**Short exercise:**
Reproduce the data word for word, beginning at the line that contains "Document page, 1241x1754 pixels." and continuing through the end of the data, with both ends included.

**Dataset excerpts:**
========================================================================
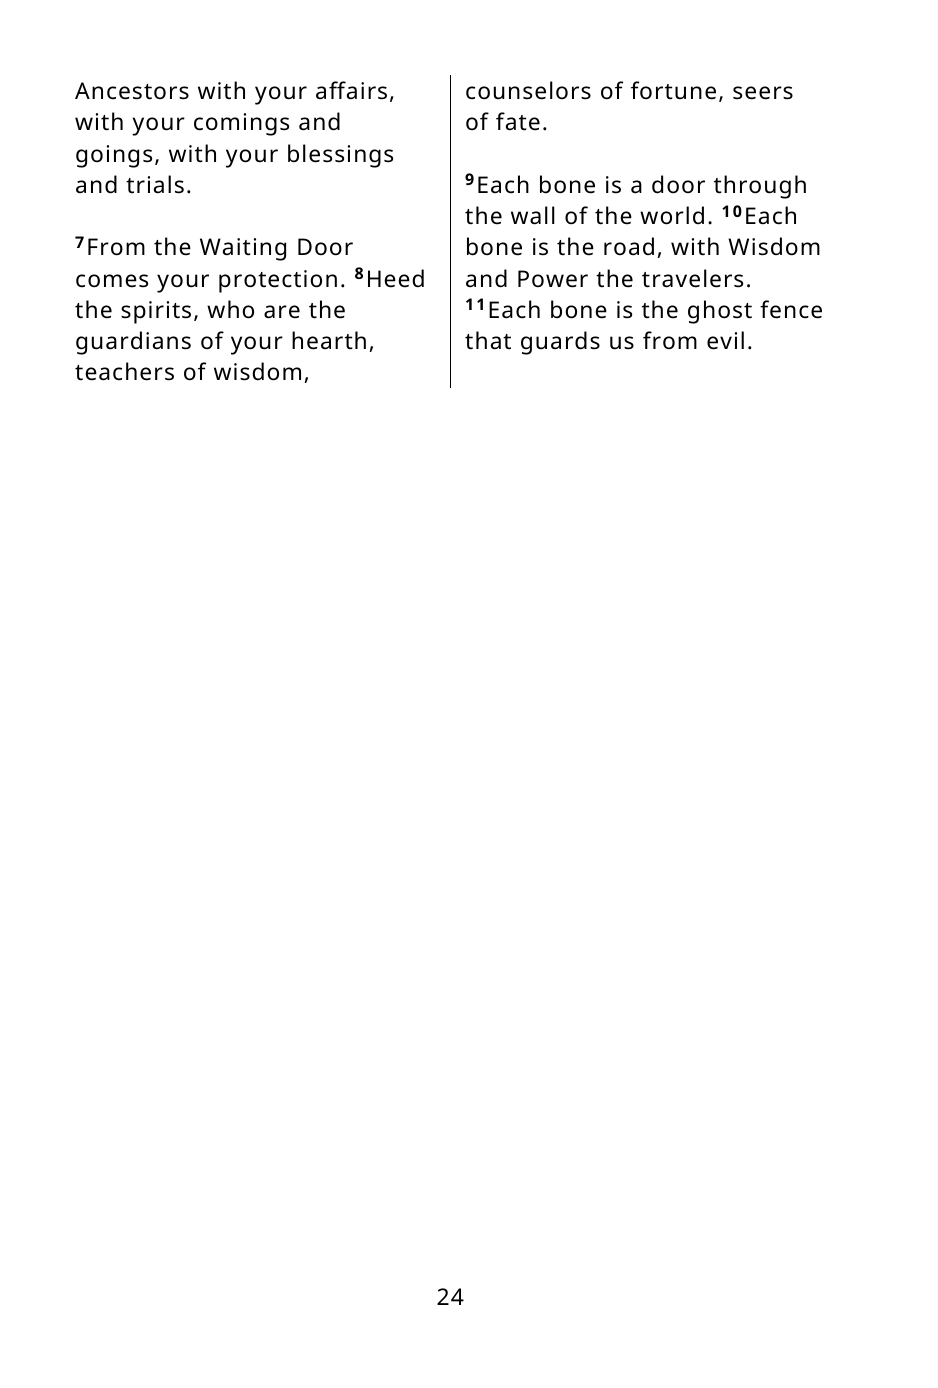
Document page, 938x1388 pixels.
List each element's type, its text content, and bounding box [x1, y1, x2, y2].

text 7From the Waiting Door comes your protection. 8Heed the spirits, who are the guardians of your hearth, teachers of wisdom, [75, 231, 435, 387]
text counselors of fortune, seers of fate. [465, 75, 825, 137]
text 9Each bone is a door through the wall of the world. 10Each bone is the road, with Wisdom and Power the travelers. 11Each bone is the ghost fence that guards us from evil. [465, 169, 825, 356]
text Ancestors with your affairs, with your comings and goings, with your blessings and trials. [75, 75, 435, 200]
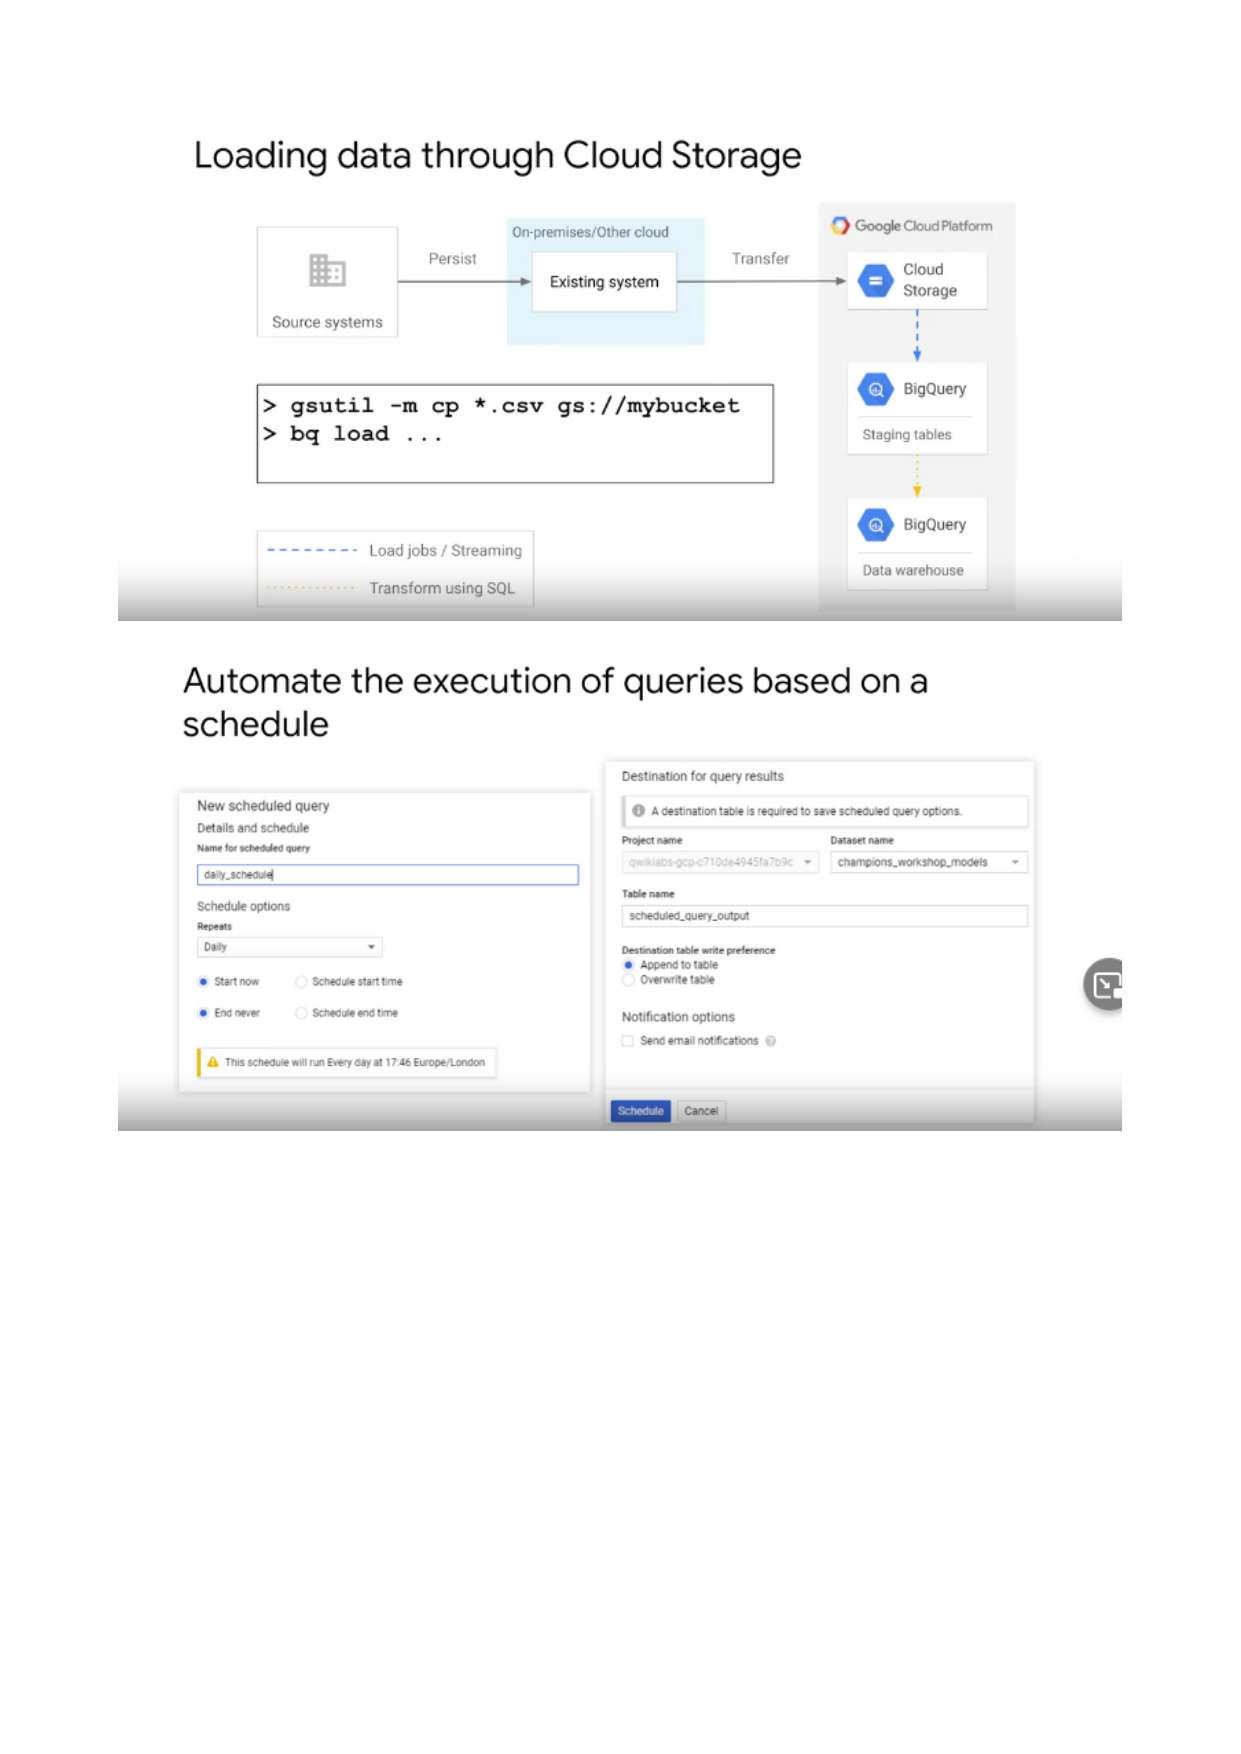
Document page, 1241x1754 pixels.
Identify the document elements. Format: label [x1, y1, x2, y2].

picture [118, 649, 1123, 1131]
picture [118, 118, 1123, 621]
========================================================================
**Result below:**
Document page, 1241x1754 pixels.
Identify the document elements. Format: label [x1, y1, x2, y2].

picture [118, 649, 1123, 1131]
picture [118, 118, 1123, 621]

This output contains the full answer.